Draymond Green porozumiał się z Warriors

warriorsMieliśmy odrobinę niejasności podczas negocjacji na linii Draymond Green – Golden State Warriors, następnie przebiła się niepotwierdzona informacja na temat propozycji Detroit Pistons, ale ostatecznie świeżo upieczony Mistrz NBA pozostanie w najlepszej drużynie sezonu na kolejne pięć lat. Umowa Greena wg różnych źródeł waha się między 82 i 85 mln USD. To spory, finansowy skok dla 25-latka wybranego w drafcie 2012 roku z numerem 35.
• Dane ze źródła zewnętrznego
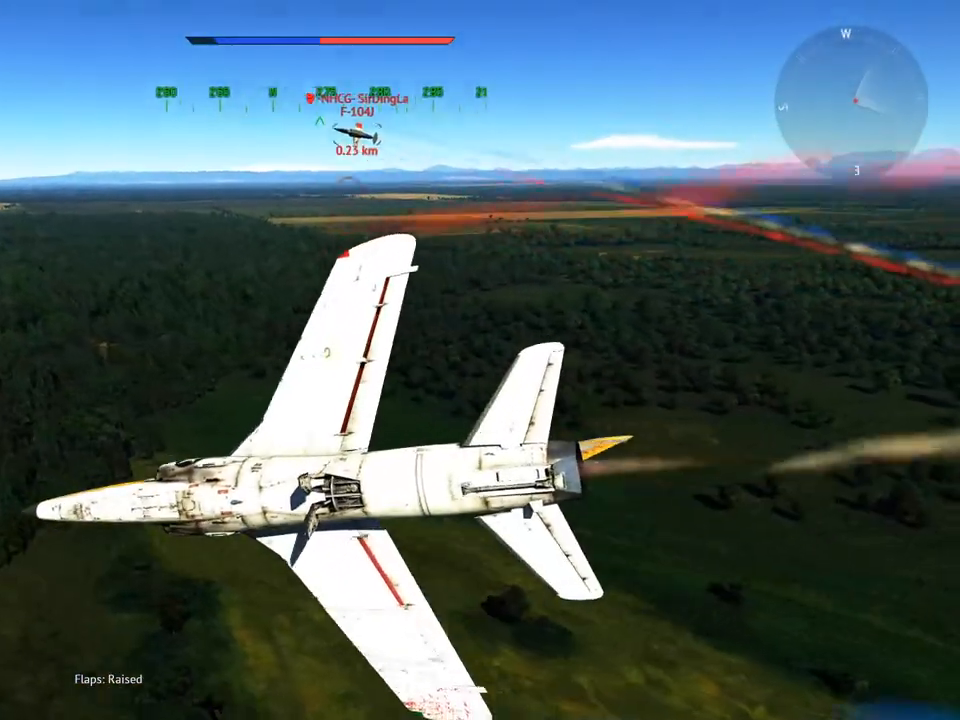
{"keys": ["v"], "mouse": [], "mouse_move": "down-right", "events": [[217, "a", "up"], [501, "w", "up"]]}
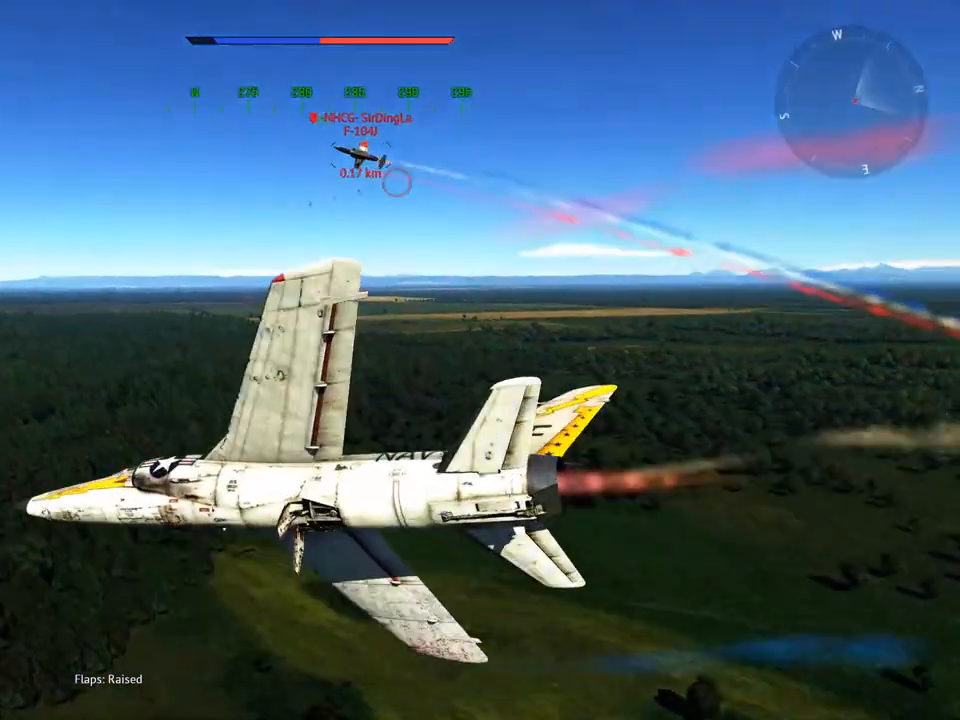
{"keys": ["a", "s", "v"], "mouse": [], "mouse_move": "down-right", "events": [[133, "s", "down"], [183, "a", "down"]]}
Z drugiej strony nic dziwnego, bowiem Draymond wykonał ogromny skok jakościowy między sezonem 2013-14 a 2014-15. Green awansował w hierarchii drużyny do roli startera i zdecydowanie wygrał rywalizację o startową piątkę z Davidem Lee. Dodatkowo , znacząco rozwinął swoje umiejętności defensywe oraz stał się bardziej wszechstronnym zawodnikiem, w ataku (dołożył rzut za trzy punkty). Nic też dziwnego , że został wybrany do Najlepszej Defensywnej Piątki sezonu. Silny skrzydłowy Warriors był też wysoko w głosowaniu na nagrodę dla gracza z Największym Postępem (drugi).

Statystyki Greena z sezonu zasadniczego oscylowały wokół 12 punktów i 8 zbiórek oraz 4 asyst. W play off jego cyferki poszły w górę do 14 pkt, 10 zb i 5 as. Dla niektórych fanów Warriors wysoki kontrakt Greena był mocno spodziewany, gdyż już wcześniej właściciele klubu zapowiadali, iż nie zamierzają rezygnować z usług rozwiajającego się gracza i zapłacą każde pieniądze by pozostawić go w Mistrzowskiej drużynie. Jak powiedzieli, tak zrobili, Green był i jest ich priorytetem na off-season 2015.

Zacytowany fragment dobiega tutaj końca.